**Instructions to follow**
In the data below, copy out every line from the one holding "Plötzlich fühle ich" to the one holding "Genuss nicht nur", both included.

Entries taken from a collection:
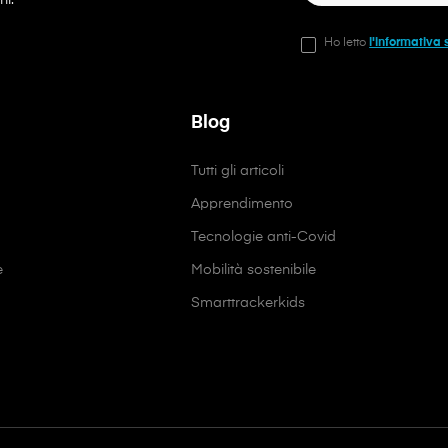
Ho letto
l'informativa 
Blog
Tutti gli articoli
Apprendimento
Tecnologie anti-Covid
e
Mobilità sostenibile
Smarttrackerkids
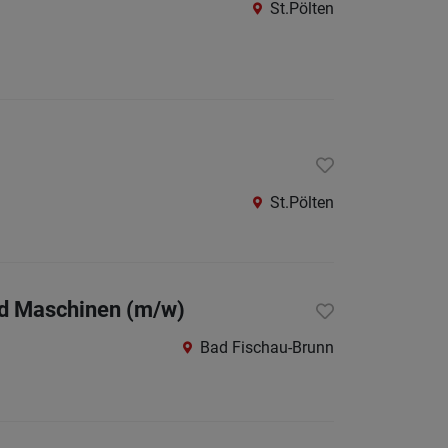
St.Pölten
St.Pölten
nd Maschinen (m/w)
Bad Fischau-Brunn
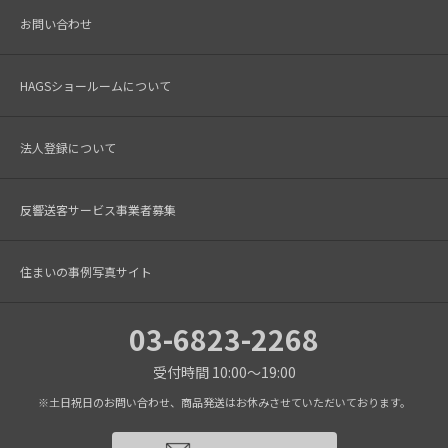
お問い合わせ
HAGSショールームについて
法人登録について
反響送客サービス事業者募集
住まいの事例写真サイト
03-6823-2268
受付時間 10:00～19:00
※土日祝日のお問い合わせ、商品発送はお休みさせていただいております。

...

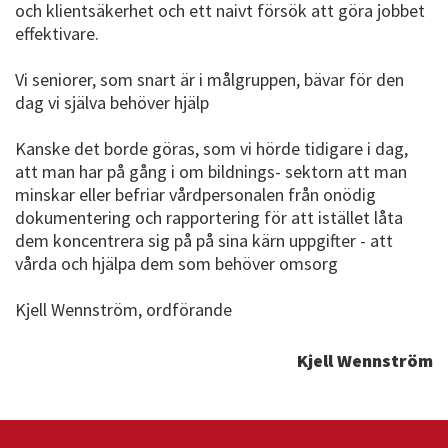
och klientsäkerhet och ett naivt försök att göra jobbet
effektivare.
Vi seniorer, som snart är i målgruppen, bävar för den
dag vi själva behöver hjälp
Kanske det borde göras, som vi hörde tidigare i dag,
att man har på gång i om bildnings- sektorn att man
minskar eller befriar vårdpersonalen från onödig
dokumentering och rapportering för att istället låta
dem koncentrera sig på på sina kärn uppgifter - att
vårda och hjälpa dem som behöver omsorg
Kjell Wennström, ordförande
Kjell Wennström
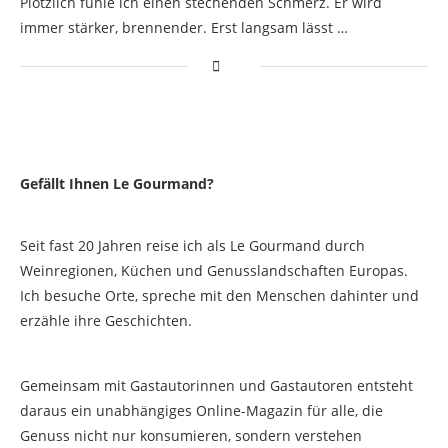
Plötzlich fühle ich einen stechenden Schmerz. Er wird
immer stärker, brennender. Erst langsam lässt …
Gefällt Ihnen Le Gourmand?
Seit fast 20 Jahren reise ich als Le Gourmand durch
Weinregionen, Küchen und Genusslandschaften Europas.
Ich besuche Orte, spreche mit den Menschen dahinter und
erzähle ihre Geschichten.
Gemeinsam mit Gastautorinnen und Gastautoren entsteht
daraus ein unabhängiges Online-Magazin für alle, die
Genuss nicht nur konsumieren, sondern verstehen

**Result for this task**
Plötzlich fühle ich einen stechenden Schmerz. Er wird
immer stärker, brennender. Erst langsam lässt …
Gefällt Ihnen Le Gourmand?
Seit fast 20 Jahren reise ich als Le Gourmand durch
Weinregionen, Küchen und Genusslandschaften Europas.
Ich besuche Orte, spreche mit den Menschen dahinter und
erzähle ihre Geschichten.
Gemeinsam mit Gastautorinnen und Gastautoren entsteht
daraus ein unabhängiges Online-Magazin für alle, die
Genuss nicht nur konsumieren, sondern verstehen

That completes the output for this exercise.